(Photo LOF - Soupe d'ail crépuscule du 8 novembre 2004)
Cette soupe est un monument. Noël 2001, quittant Paris pour venir jardiner au sud du Portugal nous passons la nuit du 25 décembre au Parador de Trujillo en Estramadura espagnole (couvent du XVIeme) peu avant Merida. Dans le cloître il y avait des oranges, dans l’assiette une soupe crème d’ail. Merveille. Offrande au solstice.
Voici une recette synthétique des soupes italiennes, espagnoles et catalane, d’une grande pureté de goût. La recette est présentée dans son état actuel suite d’apurements successifs. Le dosage dépend de la maturité de l’ail, de la puissance du laurier (ici du laurier frais du jardin cueillette du matin), de l’huile choisie qui doit être fine et pas trop tannique. Elle demande délicatesse et justesse de proportion pour que les 3 parfums (ail, laurier, huile d’olive) soient un a capela de Mozart.
Il existe une version où le laurier est remplacée par du thym frais, une par de la moutarde, une autre par de la sauge (aïgo boulido), en Alentejo c’est par du persil et du vinaigre. A LOF le laurier apollinien donne à la soupe d’ail l’ampleur qu’elle mérite. Loin de nous, il existe des adaptations aux corps gras locaux l’huile d’olive est remplacée par : la crème, la graisse d’oie (le tourin blanchi), par l’os à moelle en Wallonie... Evitez blanc d’œuf, vermicelle et autres surcharges polluantes.
(Photo LOF - Laurier, Laurus nobilis)
Dans 1 litre d’eau (pour 2 car chacun prend deux assiettes – attention cette soupe ne se réchauffe pas), cuire 15 minutes à couvert et à feu très doux : 1,33 cube (un cube et un tiers de cube) de bouillon de poule standard, 4 belles dents d’ail (3 énormes ou 5 ridicules), 3 feuilles de laurier (2 si elles sont grandes) et la mie de deux fortes tartines de pain rassis (c’est du gros pain, l’équivalent d’un bol de mie de pain).
Couper le feu, retirer le laurier, prélever ½ louche de bouillon dans un bol, et mixer la cuisson.
Dans le bol ajouter 5 ou 6 cuillerées à soupe d’huile d’olive de toute première qualité et 2 jaunes d’œufs. Emulsionner cette liaison au fouet ou à la fourchette.
La verser dans la soupe en mixant à nouveau. Observer cette mousse fragile.

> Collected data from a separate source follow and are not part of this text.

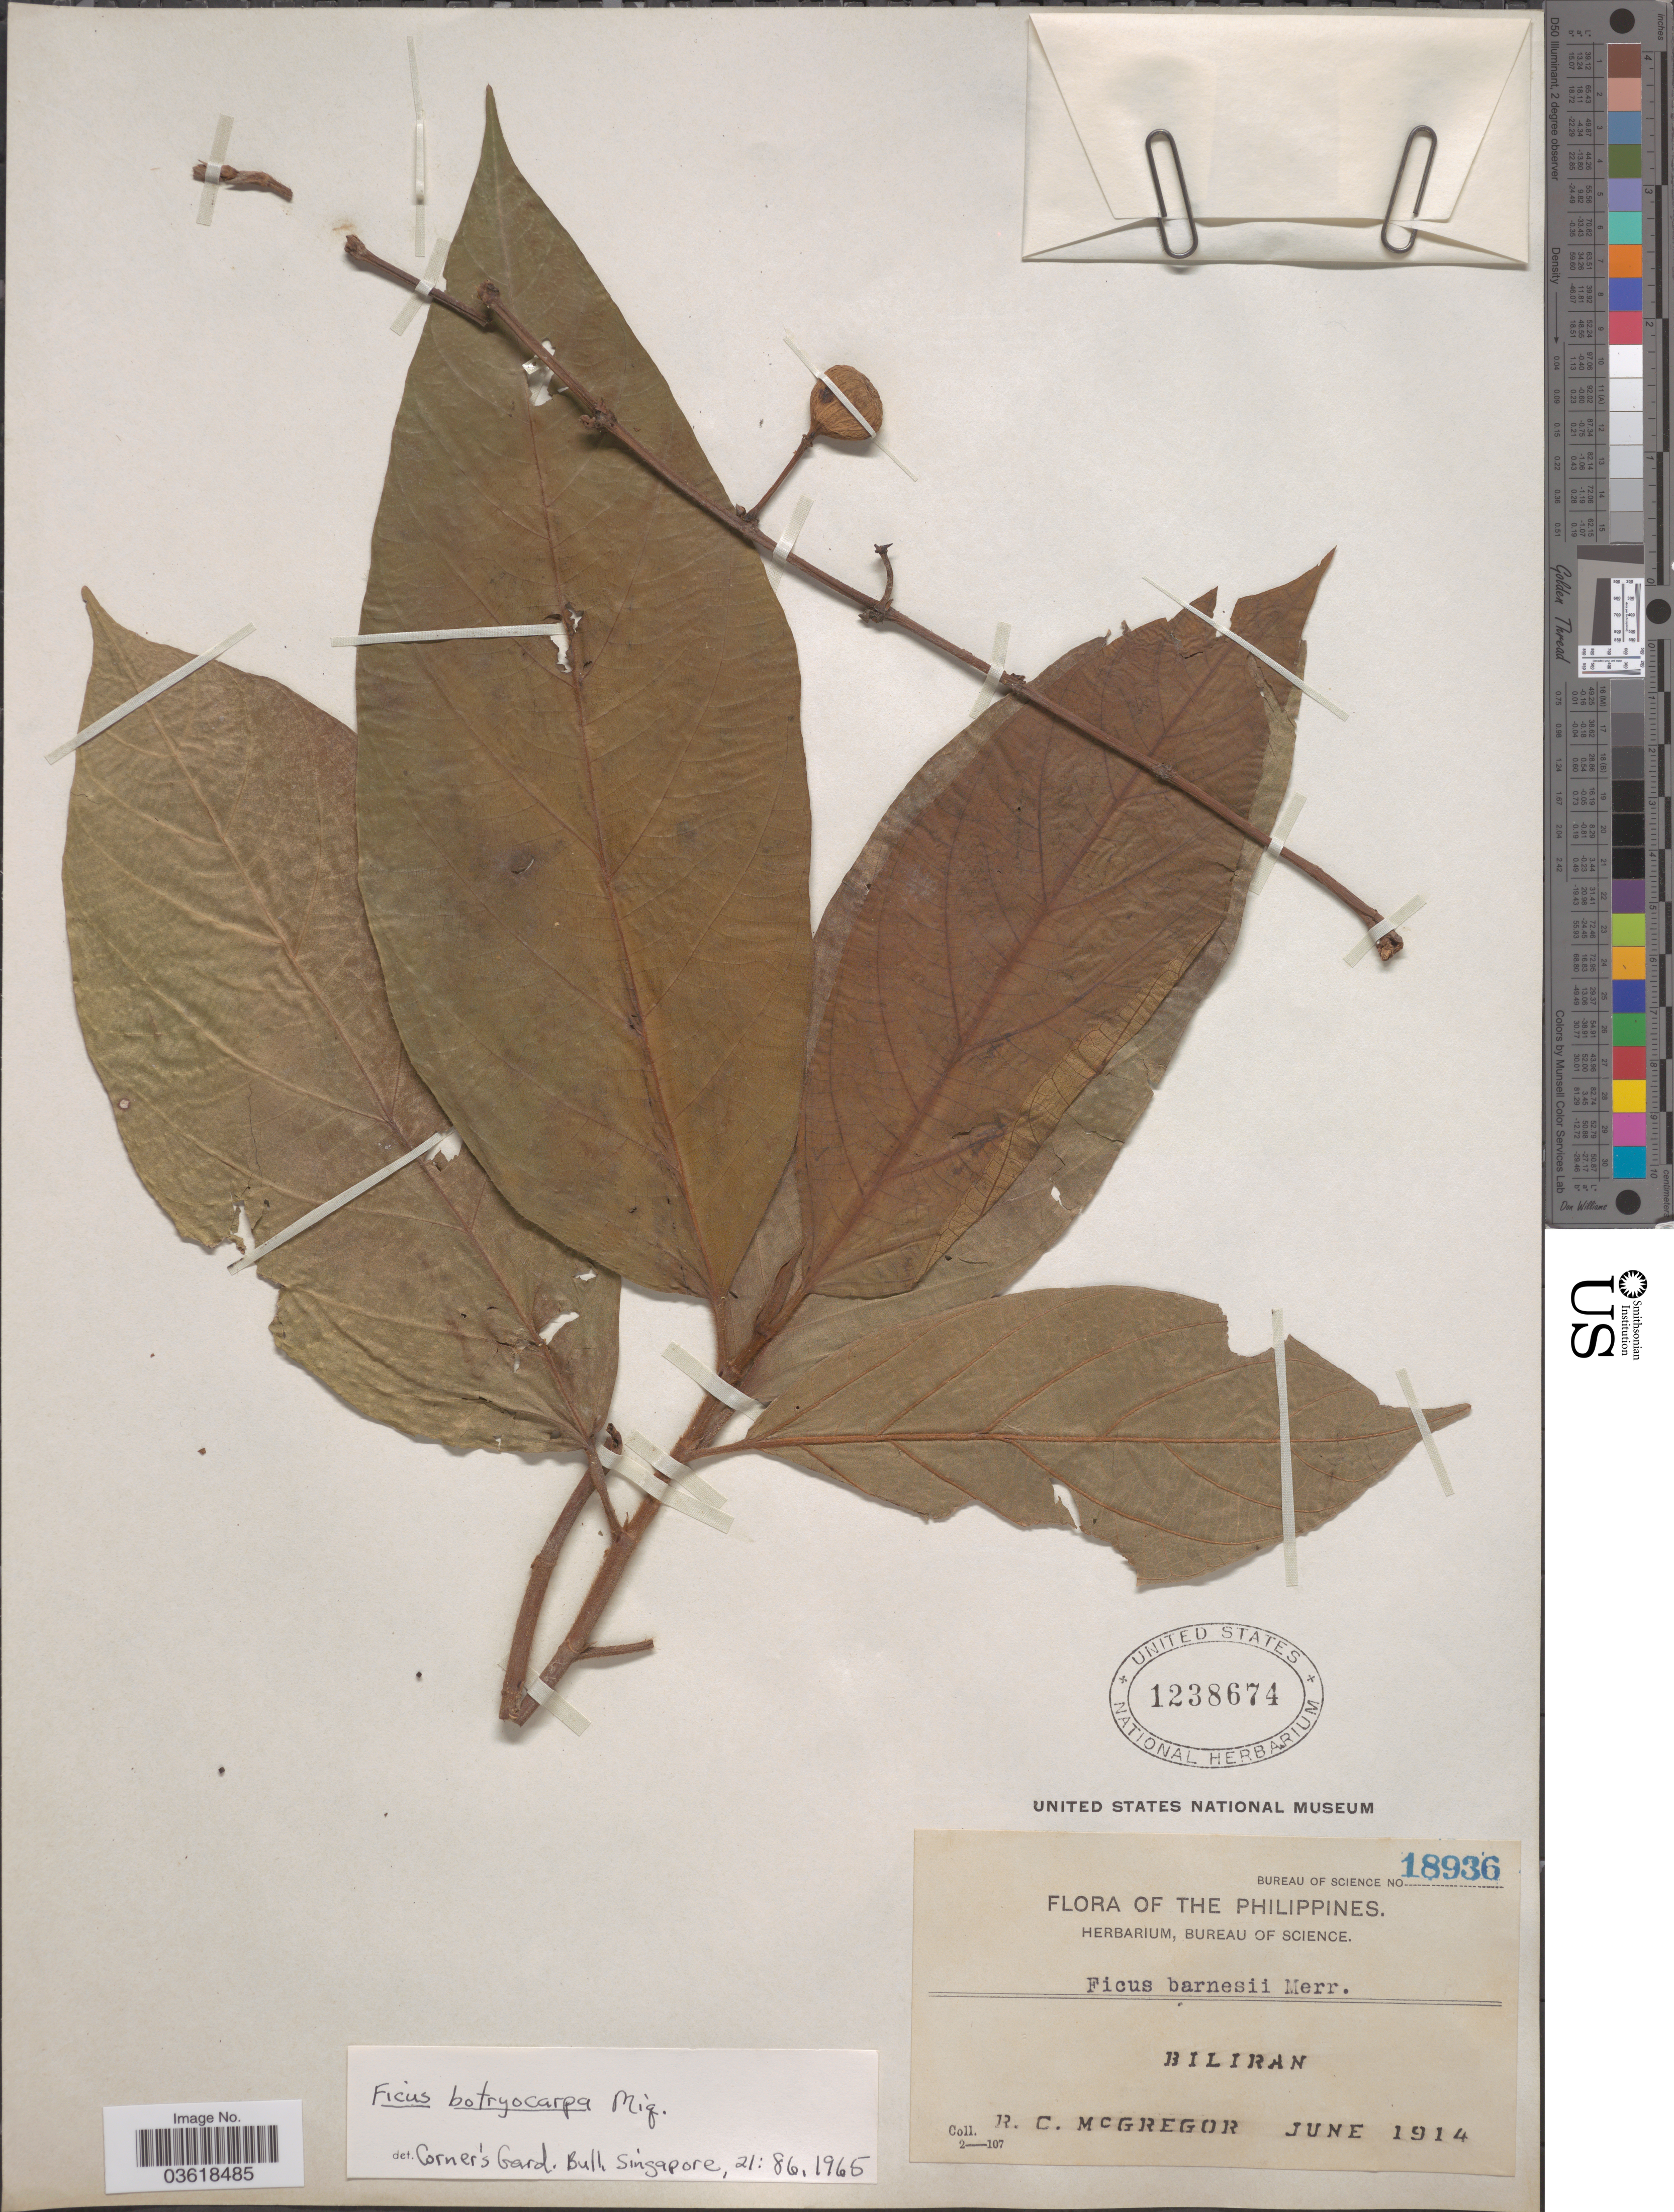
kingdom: Plantae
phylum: Tracheophyta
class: Magnoliopsida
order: Rosales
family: Moraceae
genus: Ficus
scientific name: Ficus botryocarpa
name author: Miq.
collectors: R. C. McGregor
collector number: Bureau of Science 18936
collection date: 1914-06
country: Philippines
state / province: Eastern Visayas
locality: Biliran.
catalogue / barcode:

Servir sans attendre dans un assiette creuse un rien démodée.
A ce moment où on pourrait croire que la transcendance existe. Evoquez en vous même la longue suite d’humains laborieux, curieux et gourmands, rieurs à l’haleine présente, qui, avec le soleil méditerranéen, ont façonné ces goûts et leur alliance depuis 5 millénaires. La permanence du sud dans votre cuillère.